Со всех сторон неслись свист и улюлюканье, собаки лаяли, мальчишки орали, бабы злорадно щерились; мужик же в это время продолжал индифферентно лежать в луже, пуская блаженные пузыри и оставаясь ко всему совершенно безучастным.
От производимого поселянами шума Никита Аникеич окончательно проснулся и, нацепив на нос пенсне в позолоченной оправе, с интересом стал разглядывать разворачивающееся перед его глазами действо.
Поскольку никто не выказывал желания убрать тело с дороги, возница слез на землю и, вздыхая и тоскливо закатывая глаза, стал выволакивать пьяного за шкирку из грязи. Дорожное месиво в этом месте было густым и не желало так просто отпускать законную добычу. Жирная грязь яростно чавкала под ногами добровольного спасателя, заливалась ему в сапоги, пускала пузыри и брызгала во все стороны, заставляя многочисленных зрителей просто-таки млеть от удовольствия.

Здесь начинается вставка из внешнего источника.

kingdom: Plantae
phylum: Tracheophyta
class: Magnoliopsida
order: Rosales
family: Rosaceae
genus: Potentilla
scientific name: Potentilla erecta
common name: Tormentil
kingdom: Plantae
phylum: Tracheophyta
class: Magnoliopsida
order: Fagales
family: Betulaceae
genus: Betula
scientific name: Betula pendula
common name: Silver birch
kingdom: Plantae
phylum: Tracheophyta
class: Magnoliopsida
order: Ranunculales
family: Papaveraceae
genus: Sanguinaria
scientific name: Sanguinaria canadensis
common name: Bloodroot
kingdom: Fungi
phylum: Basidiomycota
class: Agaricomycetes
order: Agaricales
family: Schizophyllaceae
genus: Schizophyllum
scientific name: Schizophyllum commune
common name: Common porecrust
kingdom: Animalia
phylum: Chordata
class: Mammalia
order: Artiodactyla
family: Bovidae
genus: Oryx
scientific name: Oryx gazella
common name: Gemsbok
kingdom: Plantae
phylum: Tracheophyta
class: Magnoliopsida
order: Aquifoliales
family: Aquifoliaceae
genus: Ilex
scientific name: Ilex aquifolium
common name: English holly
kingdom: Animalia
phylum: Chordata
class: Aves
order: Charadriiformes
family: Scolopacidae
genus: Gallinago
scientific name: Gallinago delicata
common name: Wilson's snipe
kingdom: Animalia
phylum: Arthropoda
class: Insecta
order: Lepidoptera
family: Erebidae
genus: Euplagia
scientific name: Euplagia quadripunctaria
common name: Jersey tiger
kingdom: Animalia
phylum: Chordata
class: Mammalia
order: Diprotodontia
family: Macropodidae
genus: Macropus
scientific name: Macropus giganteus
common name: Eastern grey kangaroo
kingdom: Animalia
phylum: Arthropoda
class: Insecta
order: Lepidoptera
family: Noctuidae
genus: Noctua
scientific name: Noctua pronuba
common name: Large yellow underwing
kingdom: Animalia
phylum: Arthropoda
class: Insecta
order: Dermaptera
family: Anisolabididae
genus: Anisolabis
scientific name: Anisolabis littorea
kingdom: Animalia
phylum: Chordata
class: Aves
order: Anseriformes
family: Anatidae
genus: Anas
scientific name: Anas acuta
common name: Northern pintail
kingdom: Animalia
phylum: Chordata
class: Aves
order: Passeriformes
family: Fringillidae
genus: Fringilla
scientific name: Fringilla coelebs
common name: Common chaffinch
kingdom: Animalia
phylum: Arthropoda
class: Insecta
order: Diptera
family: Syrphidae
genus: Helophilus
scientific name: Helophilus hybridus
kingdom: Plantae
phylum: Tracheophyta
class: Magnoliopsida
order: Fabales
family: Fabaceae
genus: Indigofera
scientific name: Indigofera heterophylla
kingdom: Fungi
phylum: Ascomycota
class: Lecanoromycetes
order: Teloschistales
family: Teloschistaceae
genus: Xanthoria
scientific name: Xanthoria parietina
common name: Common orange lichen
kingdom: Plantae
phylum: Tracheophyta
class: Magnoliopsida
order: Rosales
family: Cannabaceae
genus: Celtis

— Э-э-э, — укоризненно бормотал возница утопающему в грязное ухо, — и дурак же ты, Семён... Стоило ли ради таких дел свое фамилие коверкать, а? Таперича до конца жизни над тобой измываться будут. Аль ты как думал?
Вытащив Семёна на обочину, он вытер руки об его штаны, и махнул толпе, показывая, что спектакль окончен. Улица почти сразу опустела, головы попрятались в окна, и над деревней снова повисла ничем не нарушаемая сонная тишина. Уложенный под кустом Семен храпел, тревожа богатырским дыханьем грязные лопухи.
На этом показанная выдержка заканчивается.